Edge-AI Implementation: With the rise of edge computing, this course focuses on deploying machine learning models directly on resource-constrained devices such as smartphones, sensors, and microcontrollers. Students will learn how to optimize models for edge deployment, reduce latency, and maintain accuracy in low-power environments.
Project-Based Learning Philosophy
The Digital Systems program emphasizes project-based learning as a cornerstone of its educational philosophy. Projects are designed to simulate real-world challenges, encouraging students to apply theoretical knowledge in practical contexts while developing problem-solving skills.

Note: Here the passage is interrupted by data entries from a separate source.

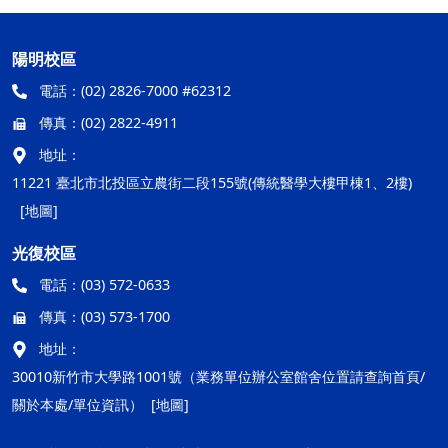
陽明校區
電話：
(02) 2826-7000 #62312
傳真：
(02) 2822-4911
地址：
11221 臺北市北投區立農街二段155號(傳統醫學大樓甲棟1、2樓)
[地圖]
光復校區
電話：
(03) 572-0633
傳真：
(03) 573-1700
地址：
30010新竹市大學路1001號（業務單位辦公室館舍位置請查詢首頁/
關於本處/單位資訊）
[地圖]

Mini-projects begin in the third year and are integrated into core courses, allowing students to experiment with design concepts and explore emerging technologies. These projects are typically completed in teams of 3–5 students and involve a structured process that includes concept development, prototyping, testing, documentation, and presentation.
The final-year thesis or capstone project is a comprehensive endeavor that spans the entire fourth year. Students select their topics under faculty mentorship, ensuring alignment with current industry trends and research directions. The project involves extensive literature review, system design, implementation, experimentation, and evaluation. A formal proposal defense is followed by an oral presentation and written report.
Faculty mentors guide students throughout their project journey, providing technical insights, feedback, and career advice. The program also offers opportunities for students to present their work at national conferences, publish papers in journals, or enter competitions such as the IEEE Design Contest or the National Innovation Challenge.